## [About this exercise]
What you return should match the entries below exactly, only without the images.

## [Task data]
##########

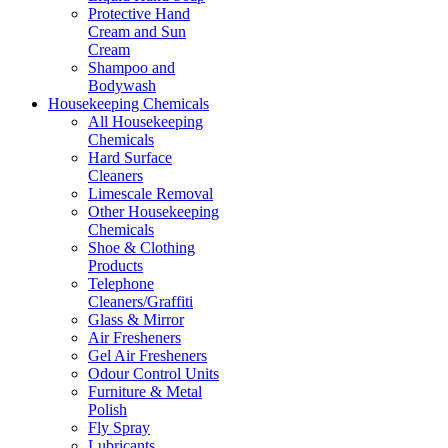
Protective Hand
Cream and Sun
Cream
Shampoo and
Bodywash
Housekeeping Chemicals
All Housekeeping
Chemicals
Hard Surface
Cleaners
Limescale Removal
Other Housekeeping
Chemicals
Shoe & Clothing
Products
Telephone
Cleaners/Graffiti
Glass & Mirror
Air Fresheners
Gel Air Fresheners
Odour Control Units
Furniture & Metal
Polish
Fly Spray
Lubricants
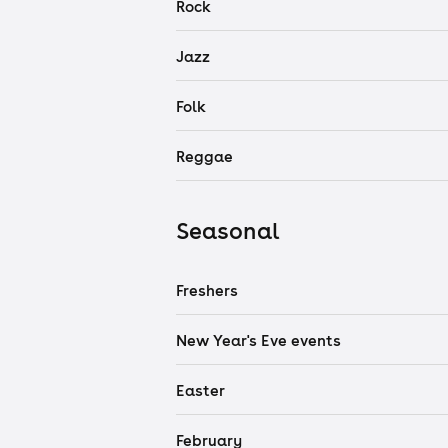
Rock
Jazz
Folk
Reggae
Seasonal
Freshers
New Year's Eve events
Easter
February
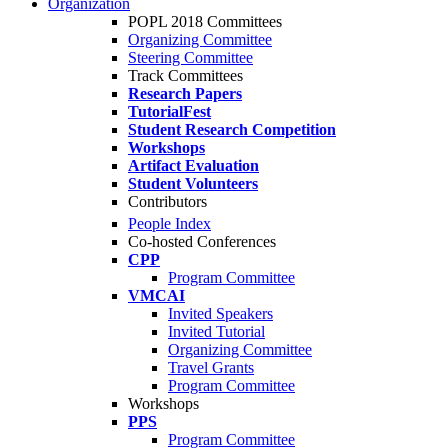
Organization
POPL 2018 Committees
Organizing Committee
Steering Committee
Track Committees
Research Papers
TutorialFest
Student Research Competition
Workshops
Artifact Evaluation
Student Volunteers
Contributors
People Index
Co-hosted Conferences
CPP
Program Committee
VMCAI
Invited Speakers
Invited Tutorial
Organizing Committee
Travel Grants
Program Committee
Workshops
PPS
Program Committee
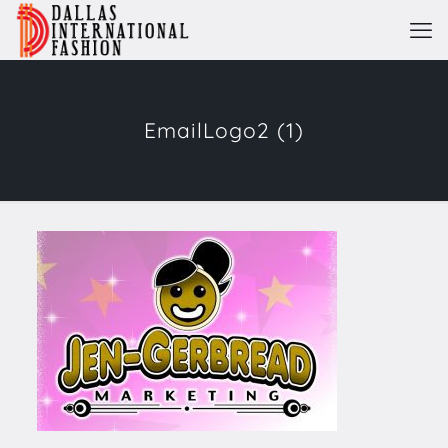
EmailLogo2 (1)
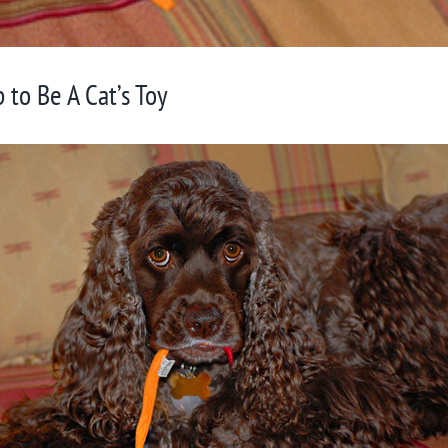
to Be A Cat’s Toy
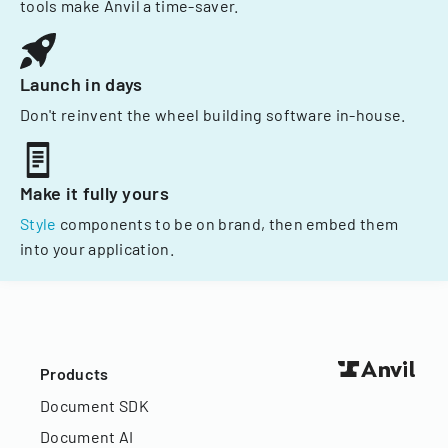
tools make Anvil a time-saver.
Launch in days
Don't reinvent the wheel building software in-house.
Make it fully yours
Style
components to be on brand, then embed them
into your application.
Products
Document SDK
Document AI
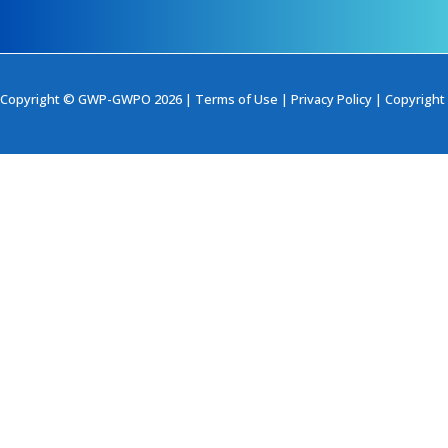
Copyright © GWP-GWPO 2026 |
Terms of Use
|
Privacy Policy
|
Copyright 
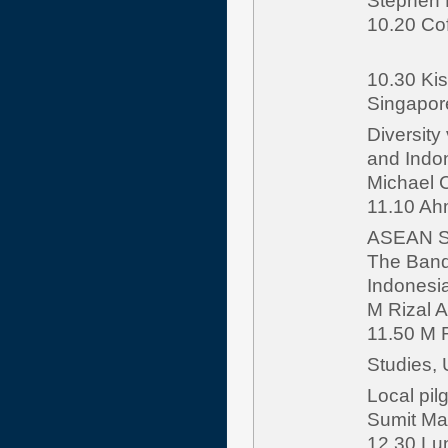
Stephen M
10.20 Co
10.30 Kis
Singapor
Diversity
and Indon
Michael 
11.10 Ahm
ASEAN St
The Bandu
Indonesia
M Rizal A
11.50 M R
Studies,
Local pil
Sumit Ma
12.30 L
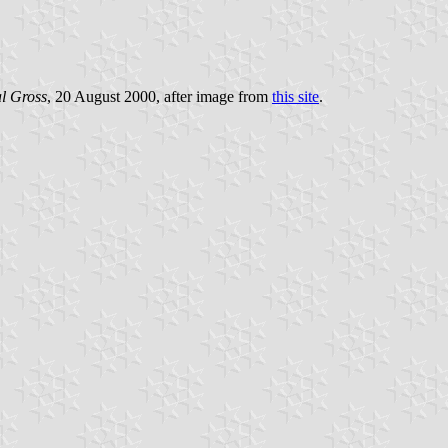
l Gross
, 20 August 2000, after image from
this site
.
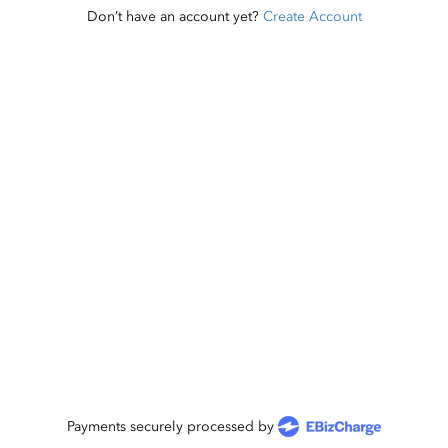
Don’t have an account yet?
Create Account
Payments securely processed by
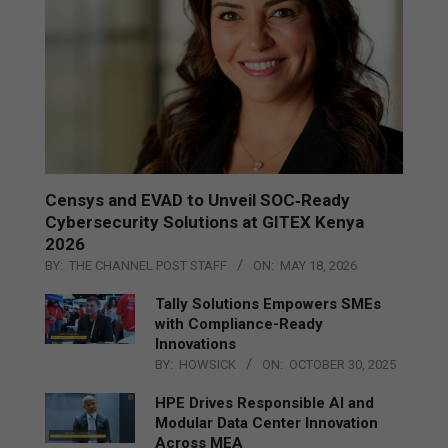
Censys and EVAD to Unveil SOC‑Ready
Cybersecurity Solutions at GITEX Kenya
2026
BY:
THE CHANNEL POST STAFF
ON:
MAY 18, 2026
Tally Solutions Empowers SMEs
with Compliance-Ready
Innovations
BY:
HOWSICK
ON:
OCTOBER 30, 2025
HPE Drives Responsible AI and
Modular Data Center Innovation
Across MEA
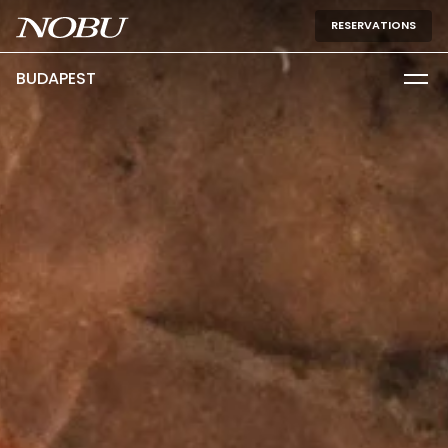
RESERVATIONS
BUDAPEST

##########

## [Answer for the task]
Protective Hand
Cream and Sun
Cream
Shampoo and
Bodywash
Housekeeping Chemicals
All Housekeeping
Chemicals
Hard Surface
Cleaners
Limescale Removal
Other Housekeeping
Chemicals
Shoe & Clothing
Products
Telephone
Cleaners/Graffiti
Glass & Mirror
Air Fresheners
Gel Air Fresheners
Odour Control Units
Furniture & Metal
Polish
Fly Spray
Lubricants
Rock
Jazz
Folk
Reggae
Seasonal
Freshers
New Year's Eve events
Easter
February
Organization
POPL 2018 Committees
Organizing Committee
Steering Committee
Track Committees
Research Papers
TutorialFest
Student Research Competition
Workshops
Artifact Evaluation
Student Volunteers
Contributors
People Index
Co-hosted Conferences
CPP
Program Committee
VMCAI
Invited Speakers
Invited Tutorial
Organizing Committee
Travel Grants
Program Committee
Workshops
PPS
Program Committee
EmailLogo2 (1)
to Be A Cat’s Toy
tools make Anvil a time-saver.
Launch in days
Don't reinvent the wheel building software in-house.
Make it fully yours
Style
components to be on brand, then embed them
into your application.
Products
Document SDK
Document AI
Copyright © GWP-GWPO 2026 |
Terms of Use
|
Privacy Policy
|
Copyright 
Stephen M
10.20 Co
10.30 Kis
Singapor
Diversity
and Indon
Michael 
11.10 Ahm
ASEAN St
The Bandu
Indonesia
M Rizal A
11.50 M R
Studies,
Local pil
Sumit Ma
12.30 L
l Gross
, 20 August 2000, after image from
this site
.
Don’t have an account yet?
Create Account
Payments securely processed by
Censys and EVAD to Unveil SOC‑Ready
Cybersecurity Solutions at GITEX Kenya
2026
BY:
THE CHANNEL POST STAFF
ON:
MAY 18, 2026
Tally Solutions Empowers SMEs
with Compliance-Ready
Innovations
BY:
HOWSICK
ON:
OCTOBER 30, 2025
HPE Drives Responsible AI and
Modular Data Center Innovation
Across MEA
RESERVATIONS
BUDAPEST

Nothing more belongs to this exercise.